Metric	What it measures
Conversion Rate	% of sessions that resulted in a completed order
Cart Rate	% of sessions that added at least one product to cart
Exit Rate	% of sessions that left the site after viewing this collection
Bounce Rate	% of sessions that landed on this collection and left without other actions

Each metric shows:

Variant A and Variant B values.
Lift — the percentage change of Variant B relative to Variant A. Green means B did better, red means A did better. (For Exit Rate and Bounce Rate, lower is better, so negative lift on those is good.)
Significant? — whether the observed difference is statistically meaningful. See below.

Beneath the table you’ll see total session counts for each variant, and below that, a chart of conversion rate over time for both variants.

Statistical methodology

Dynasort uses a two-proportion z-test with pooled variance and a two-tailed p-value. In plain English:

For each metric, we count the number of sessions in each variant and the number that “converted” on that metric (e.g. completed an order, for Conversion Rate).
We compute the rate for each variant, plus a pooled rate from the combined data, and use the pooled rate to estimate the standard error of the difference.
From the standard error and the observed difference we get a z-score, then a two-tailed p-value.
Significant? = Yes when p < 0.05 — i.e. there is less than a 5% chance the observed difference happened by chance if the two variants were actually equivalent.

This is the standard approach used by most commercial A/B testing tools (Optimizely, VWO, Shopify’s own conversion testing, etc.), so the numbers should match what you’re used to seeing elsewhere.

Why the 100-session minimum?

The z-test is only reliable when both variants have enough observations for the underlying normal approximation to hold. Below ~100 sessions per variant, even large-looking lifts (±30%) routinely come from random noise. Dynasort hides the conclusion until the threshold is crossed so you don’t act on a phantom result.

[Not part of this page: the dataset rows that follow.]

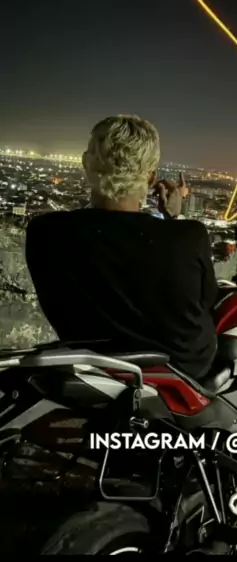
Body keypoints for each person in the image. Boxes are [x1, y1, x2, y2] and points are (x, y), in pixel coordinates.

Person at [25, 115, 218, 380]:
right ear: (151, 177)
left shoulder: (45, 232)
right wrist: (173, 218)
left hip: (91, 368)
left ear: (85, 164)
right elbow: (206, 301)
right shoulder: (188, 236)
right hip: (179, 371)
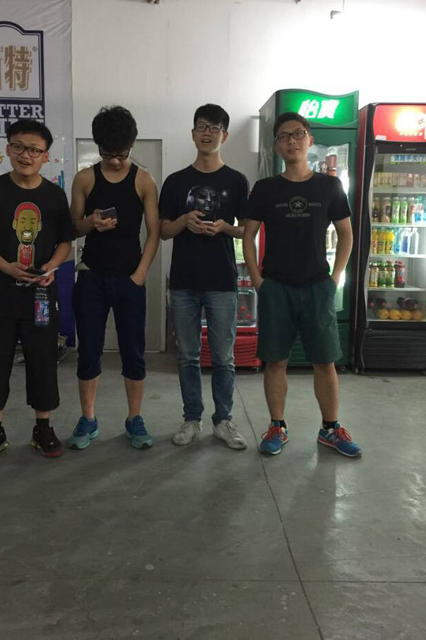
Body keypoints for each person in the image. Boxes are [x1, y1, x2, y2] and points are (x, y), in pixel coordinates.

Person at [243, 112, 361, 458]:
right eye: (283, 136)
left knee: (325, 362)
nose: (291, 141)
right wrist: (258, 280)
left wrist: (334, 278)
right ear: (276, 145)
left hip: (317, 286)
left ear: (309, 139)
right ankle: (276, 426)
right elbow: (248, 235)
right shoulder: (266, 188)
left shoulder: (329, 186)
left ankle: (330, 428)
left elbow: (346, 234)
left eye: (297, 134)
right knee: (275, 361)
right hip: (276, 287)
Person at [0, 119, 74, 464]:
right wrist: (5, 266)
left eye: (34, 149)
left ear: (46, 156)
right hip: (0, 294)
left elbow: (65, 243)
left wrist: (50, 268)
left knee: (43, 361)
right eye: (18, 147)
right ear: (8, 149)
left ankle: (42, 427)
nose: (25, 155)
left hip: (40, 296)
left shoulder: (55, 195)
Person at [68, 106, 159, 450]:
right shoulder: (85, 179)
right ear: (99, 147)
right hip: (91, 277)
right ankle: (88, 418)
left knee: (133, 351)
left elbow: (154, 232)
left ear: (131, 145)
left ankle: (134, 418)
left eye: (122, 154)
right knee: (89, 351)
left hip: (129, 279)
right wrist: (90, 223)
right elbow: (72, 227)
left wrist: (140, 275)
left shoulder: (144, 180)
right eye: (109, 154)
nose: (116, 161)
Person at [159, 103, 249, 450]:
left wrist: (225, 227)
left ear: (224, 134)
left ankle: (223, 420)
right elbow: (163, 231)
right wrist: (185, 221)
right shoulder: (175, 181)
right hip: (183, 281)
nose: (207, 133)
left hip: (222, 280)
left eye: (214, 127)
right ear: (193, 133)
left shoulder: (236, 181)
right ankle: (191, 419)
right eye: (201, 126)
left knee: (224, 357)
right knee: (187, 356)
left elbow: (248, 230)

What about confidence intervals or Bayesian methods?

The current results display p-values only. We’re tracking interest in adding confidence intervals and a Bayesian “probability B beats A” view in a future release. If that would change how you’d use the feature, let us know.

Ending a test

Click End Test on the active card to stop the test. The results card on the Collections page transitions from green A/B active to grey A/B results, and the metrics detail remains accessible indefinitely.

There is no automatic “winner picker” — Dynasort doesn’t apply a winning recipe for you. After ending a test, decide which variant you want to run going forward and apply it manually. This is intentional: the statistical result is one input, but you may have business reasons (margin, inventory, brand fit) that override raw conversion lift.

Tips for a clean test

Run on collections with traffic. A collection with 5 sessions a day will take weeks to cross the significance threshold. Pick collections that already see meaningful traffic.
Don’t peek and stop early. Resist the urge to end a test the moment one variant looks ahead — early leads are usually noise. Wait for the Significant? column to flip to Yes, or for an honest amount of elapsed time to pass with enough data.
One change at a time. If you’re testing Recipe A vs. Recipe B and the recipes differ in five attributes, you’ll know which recipe won, but not why. To learn what’s driving the lift, isolate one or two attributes per test.
Watch out for seasonality. Tests started right before Black Friday or a sale event may capture buying patterns that don’t generalize. If possible, run during a representative window.
End a test before changing the recipe. It’s preserved automatically, but it’s cleaner to do it deliberately.